Abstract:Two important topics in deep learning both involve incorporating humans into the modeling process: Model priors transfer information from humans to a model by constraining the model's parameters; Model attributions transfer information from a model to humans by explaining the model's behavior. We propose connecting these topics with attribution priors (https://github.com/suinleelab/attributionpriors), which allow humans to use the common language of attributions to enforce prior expectations about a model's behavior during training. We develop a differentiable axiomatic feature attribution method called expected gradients and show how to directly regularize these attributions during training.
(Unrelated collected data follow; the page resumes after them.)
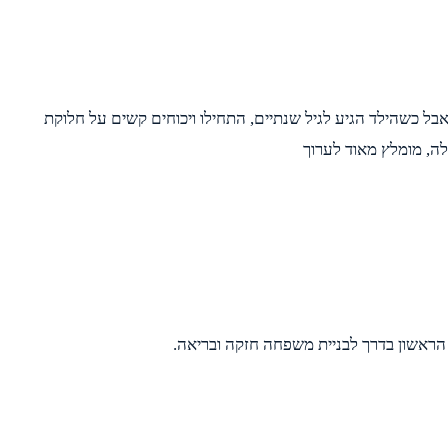
בל כשהילד הגיע לגיל שנתיים, התחילו ויכוחים קשים על חלוקת
ה, מומלץ מאוד לערוך
 הראשון בדרך לבניית משפחה חזקה ובריאה.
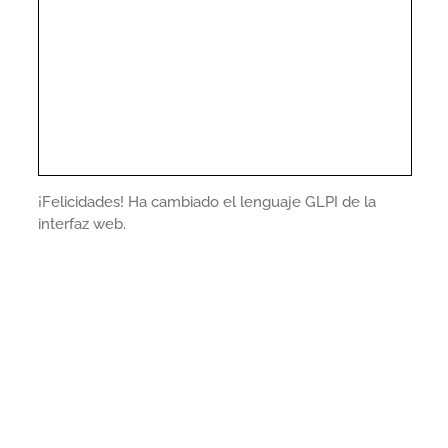
¡Felicidades! Ha cambiado el lenguaje GLPI de la
interfaz web.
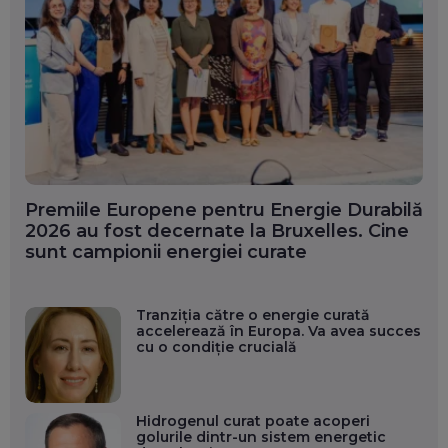
Premiile Europene pentru Energie Durabilă
2026 au fost decernate la Bruxelles. Cine
sunt campionii energiei curate
Tranziția către o energie curată
accelerează în Europa. Va avea succes
cu o condiție crucială
Hidrogenul curat poate acoperi
golurile dintr-un sistem energetic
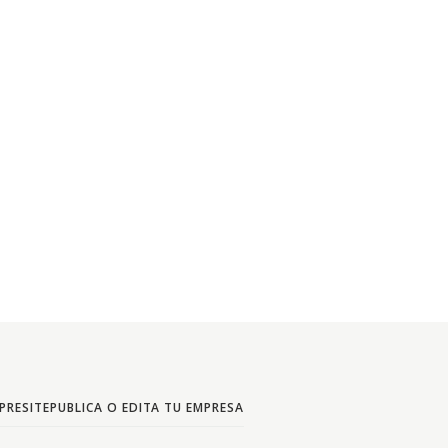
PRESITE
PUBLICA O EDITA TU EMPRESA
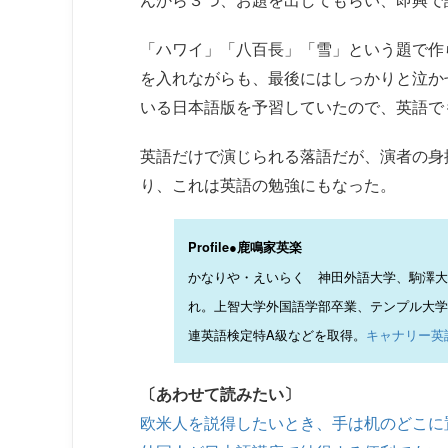
「ハワイ」「八百長」「雪」という題で作
を入れながらも、最後にはしっかりと泣か
いる日本語版を予習していたので、英語で
英語だけで演じられる落語だが、演者の身
り、これは英語の勉強にもなった。
Profile●鹿鳴家英楽
かなりや・えいらく 神田外語大学、駒澤大
れ。上智大学外国語学部卒業、テンプル大学
連英語検定特A級などを取得。
キャナリー英
〔あわせて読みたい〕
欧米人を説得したいとき、手は机のどこに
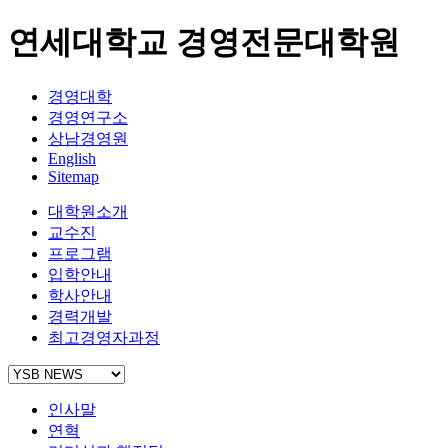
연세대학교 경영전문대학원
경영대학
경영연구소
상남경영원
English
Sitemap
대학원소개
교수진
프로그램
입학안내
학사안내
경력개발
최고경영자과정
인사말
연혁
We demonstrate the broad applicability of attribution priors ($\Omega$) by presenting three distinct examples that regularize models to behave more intuitively in three different domains: 1) on image data, $\Omega_{\textrm{pixel}}$ encourages models to have piecewise smooth attribution maps; 2) on gene expression data, $\Omega_{\textrm{graph}}$ encourages models to treat functionally related genes similarly; 3) on a health care dataset, $\Omega_{\textrm{sparse}}$ encourages models to rely on fewer features. In all three domains, attribution priors produce models with more intuitive behavior and better generalization performance by encoding constraints that would otherwise be very difficult to encode using standard model priors.